Andrew: Aren’t you funny?

Ben: I would not be surprised.

Evil Wizards and Witches

Eric: Take this one on for size, this note kicks butt, I might say. “Not a single witch or wizard who went bad who wasn’t in Slytherin.” Now, you can twist – that’s a lot of double negatives there. But when Hagrid tells this to Harry, it is Hagrid, not Ron as it is in the movie – Hagrid says that there’s, listen to this, “There’s not a single witch or wizard who went bad who wasn’t in Slytherin.” Now, you could take this to mean that there’s no witches or wizards who weren’t in Slytherin that didn’t go bad.

Andrew: Right.

Eric: Can he mean that? But, Pettigrew…

Andrew: So all Gryffindor, Hufflepuff, and Ravenclaws are good?

Eric: If you can read this like this, like “Not a single witch or wizard who went bad…” Like, “there was not single witch or wizard who went bad who wasn’t in Slytherin.” So, does that mean… We do know Pettigrew was a Gryffindor, right? Yeah, so does that mean that Pettigrew didn’t go bad? Does that mean that all these other characters who are, you know, other houses than Slytherin didn’t go bad? I mean, if this holds true, if Hagrid isn’t…

Ben: Well, it all depends on what your interpretation of “going bad” is because…

Eric: Well, Pettigrew killed the Potters, didn’t he?

Ben: I think, Pettigrew… Well, Pettigrew is misunderstood. He’s after power. He goes after the person – he’s not actually, he doesn’t want to be in a position of power himself. He wants to be where he’s able to, you know, follow somebody who has power because he’s not charismatic. He’s not good enough to be able to build it up himself, but he finds somebody who he can suck up to like Andrew does to me…

[Eric laughs]

Ben: …then, you know, he just has that situation.

Andrew: Okay, so he wants power, so does going to Voldemort consider himself going bad? I mean, I think so, he’s assisting the most deadliest, worstest, baddest, the meanest wizard alive…

Eric: Right, so then what Hagrid said is wrong…

Ben: The most deadly. [laughs]

Andrew: Mostest deadliest.

Eric: So, what Hagrid said is just a gross generalization and it really doesn’t apply to anything.

Andrew: Yeah, but you know, you have to keep in mind that Hagrid is not the brightest bulb in the box.

Eric: He’s not the brightest giant on the grounds. And so anyway…

[Everyone laughs]

Andrew: Actually, he is.

Eric: Yeah, he is.

Andrew: And also the stupidest.

Eric: Well, he’s a half-giant. Not when Grawp’s there.
########
*TASK GOAL*
Answer these questions about the transcript, one per line:
(a) According to Eric, which character tells Harry "There's not a single witch or wizard who went bad who wasn't in Slytherin" in the book, rather than the character who says it in the movie?
(b) Which house does Eric say Pettigrew was in?
(c) What does Eric call Hagrid in his last line?
Rely only on the transcript for your answers.

*RECORDS SUPPLIED*
########
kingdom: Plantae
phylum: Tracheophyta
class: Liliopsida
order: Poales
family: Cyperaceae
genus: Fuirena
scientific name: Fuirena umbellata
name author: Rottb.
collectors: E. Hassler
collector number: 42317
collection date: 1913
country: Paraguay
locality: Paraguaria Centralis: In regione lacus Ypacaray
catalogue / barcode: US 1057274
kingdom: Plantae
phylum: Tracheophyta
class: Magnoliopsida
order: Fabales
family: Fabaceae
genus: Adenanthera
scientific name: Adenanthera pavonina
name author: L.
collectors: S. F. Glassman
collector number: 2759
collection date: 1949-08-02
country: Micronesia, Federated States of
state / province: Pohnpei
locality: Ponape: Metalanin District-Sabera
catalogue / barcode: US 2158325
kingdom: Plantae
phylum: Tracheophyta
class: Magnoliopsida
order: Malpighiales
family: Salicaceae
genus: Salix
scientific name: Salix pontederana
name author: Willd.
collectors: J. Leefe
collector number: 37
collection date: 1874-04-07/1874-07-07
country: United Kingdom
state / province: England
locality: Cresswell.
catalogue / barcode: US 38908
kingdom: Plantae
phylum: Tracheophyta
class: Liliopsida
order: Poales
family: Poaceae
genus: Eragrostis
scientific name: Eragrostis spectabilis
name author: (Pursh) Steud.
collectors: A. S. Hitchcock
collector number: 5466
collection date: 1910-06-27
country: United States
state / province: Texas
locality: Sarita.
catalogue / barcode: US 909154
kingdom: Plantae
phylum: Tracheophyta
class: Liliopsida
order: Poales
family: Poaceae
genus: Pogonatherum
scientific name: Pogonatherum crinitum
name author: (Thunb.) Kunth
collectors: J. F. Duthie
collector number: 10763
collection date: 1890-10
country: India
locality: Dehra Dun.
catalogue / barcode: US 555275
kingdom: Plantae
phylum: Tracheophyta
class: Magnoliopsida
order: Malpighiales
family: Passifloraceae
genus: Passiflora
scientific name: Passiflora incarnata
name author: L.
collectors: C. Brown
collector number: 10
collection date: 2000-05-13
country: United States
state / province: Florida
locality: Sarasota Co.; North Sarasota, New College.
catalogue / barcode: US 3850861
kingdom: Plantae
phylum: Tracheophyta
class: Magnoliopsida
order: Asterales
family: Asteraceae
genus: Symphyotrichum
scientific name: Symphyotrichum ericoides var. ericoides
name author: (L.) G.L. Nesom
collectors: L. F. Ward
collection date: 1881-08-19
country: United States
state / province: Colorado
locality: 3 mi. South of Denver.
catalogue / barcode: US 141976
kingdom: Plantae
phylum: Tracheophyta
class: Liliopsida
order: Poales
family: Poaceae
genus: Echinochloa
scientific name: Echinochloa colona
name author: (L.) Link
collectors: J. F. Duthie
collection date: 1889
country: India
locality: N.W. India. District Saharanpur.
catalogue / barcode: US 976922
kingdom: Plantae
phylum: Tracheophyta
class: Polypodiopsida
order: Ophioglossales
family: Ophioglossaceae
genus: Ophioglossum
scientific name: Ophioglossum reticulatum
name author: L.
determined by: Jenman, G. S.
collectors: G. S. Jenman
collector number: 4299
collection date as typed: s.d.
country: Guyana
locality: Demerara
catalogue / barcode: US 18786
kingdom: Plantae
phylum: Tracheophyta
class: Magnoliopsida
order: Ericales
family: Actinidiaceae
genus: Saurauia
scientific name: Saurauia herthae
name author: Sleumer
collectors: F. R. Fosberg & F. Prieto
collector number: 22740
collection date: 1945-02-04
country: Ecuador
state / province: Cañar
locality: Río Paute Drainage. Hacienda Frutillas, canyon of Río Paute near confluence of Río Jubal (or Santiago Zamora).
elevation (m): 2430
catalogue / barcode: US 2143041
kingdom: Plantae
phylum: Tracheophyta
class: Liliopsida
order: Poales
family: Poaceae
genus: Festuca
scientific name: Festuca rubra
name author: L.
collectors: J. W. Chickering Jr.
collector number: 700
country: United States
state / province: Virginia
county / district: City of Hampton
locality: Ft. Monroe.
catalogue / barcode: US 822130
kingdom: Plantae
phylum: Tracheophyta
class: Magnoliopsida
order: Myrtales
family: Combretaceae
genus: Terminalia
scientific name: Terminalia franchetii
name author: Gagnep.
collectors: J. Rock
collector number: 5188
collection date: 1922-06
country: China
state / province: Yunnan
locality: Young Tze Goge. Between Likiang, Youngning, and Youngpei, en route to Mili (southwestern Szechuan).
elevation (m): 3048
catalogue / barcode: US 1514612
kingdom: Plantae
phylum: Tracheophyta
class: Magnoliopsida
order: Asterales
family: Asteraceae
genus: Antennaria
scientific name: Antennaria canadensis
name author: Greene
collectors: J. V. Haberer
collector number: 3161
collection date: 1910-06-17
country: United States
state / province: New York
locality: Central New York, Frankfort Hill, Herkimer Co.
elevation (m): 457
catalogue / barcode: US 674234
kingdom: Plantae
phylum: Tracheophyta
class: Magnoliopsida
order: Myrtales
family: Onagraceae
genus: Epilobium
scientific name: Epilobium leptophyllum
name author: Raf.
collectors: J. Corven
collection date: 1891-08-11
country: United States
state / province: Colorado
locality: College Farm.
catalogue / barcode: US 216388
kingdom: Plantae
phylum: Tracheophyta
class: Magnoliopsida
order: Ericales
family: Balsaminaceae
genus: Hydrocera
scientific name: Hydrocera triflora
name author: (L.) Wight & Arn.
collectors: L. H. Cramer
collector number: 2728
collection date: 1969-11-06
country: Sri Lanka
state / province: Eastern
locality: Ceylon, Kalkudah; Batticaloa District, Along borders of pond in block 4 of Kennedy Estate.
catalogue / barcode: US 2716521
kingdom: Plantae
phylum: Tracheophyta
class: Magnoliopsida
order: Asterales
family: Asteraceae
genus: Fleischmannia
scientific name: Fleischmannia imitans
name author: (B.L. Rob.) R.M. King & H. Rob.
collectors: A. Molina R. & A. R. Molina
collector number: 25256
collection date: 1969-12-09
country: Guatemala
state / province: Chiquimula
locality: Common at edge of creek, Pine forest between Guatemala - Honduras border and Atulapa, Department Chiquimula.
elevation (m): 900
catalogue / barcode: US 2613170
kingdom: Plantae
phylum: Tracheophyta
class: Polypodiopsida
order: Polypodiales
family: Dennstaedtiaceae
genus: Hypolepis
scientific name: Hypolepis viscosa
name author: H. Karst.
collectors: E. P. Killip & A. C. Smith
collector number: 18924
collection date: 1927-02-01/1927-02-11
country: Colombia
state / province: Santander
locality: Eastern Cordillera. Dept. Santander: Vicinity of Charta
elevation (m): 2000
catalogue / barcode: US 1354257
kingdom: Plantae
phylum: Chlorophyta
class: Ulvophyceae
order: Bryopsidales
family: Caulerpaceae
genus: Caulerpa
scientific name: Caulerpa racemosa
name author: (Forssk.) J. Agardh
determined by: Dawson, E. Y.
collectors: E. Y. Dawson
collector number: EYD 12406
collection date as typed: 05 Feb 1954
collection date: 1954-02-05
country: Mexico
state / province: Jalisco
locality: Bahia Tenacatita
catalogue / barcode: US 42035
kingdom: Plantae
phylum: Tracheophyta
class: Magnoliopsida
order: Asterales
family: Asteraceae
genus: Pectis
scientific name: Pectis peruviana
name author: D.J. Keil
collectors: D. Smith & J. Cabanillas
########
*RESULT OF THIS EXERCISE*
(a) Hagrid
(b) Gryffindor
(c) A half-giant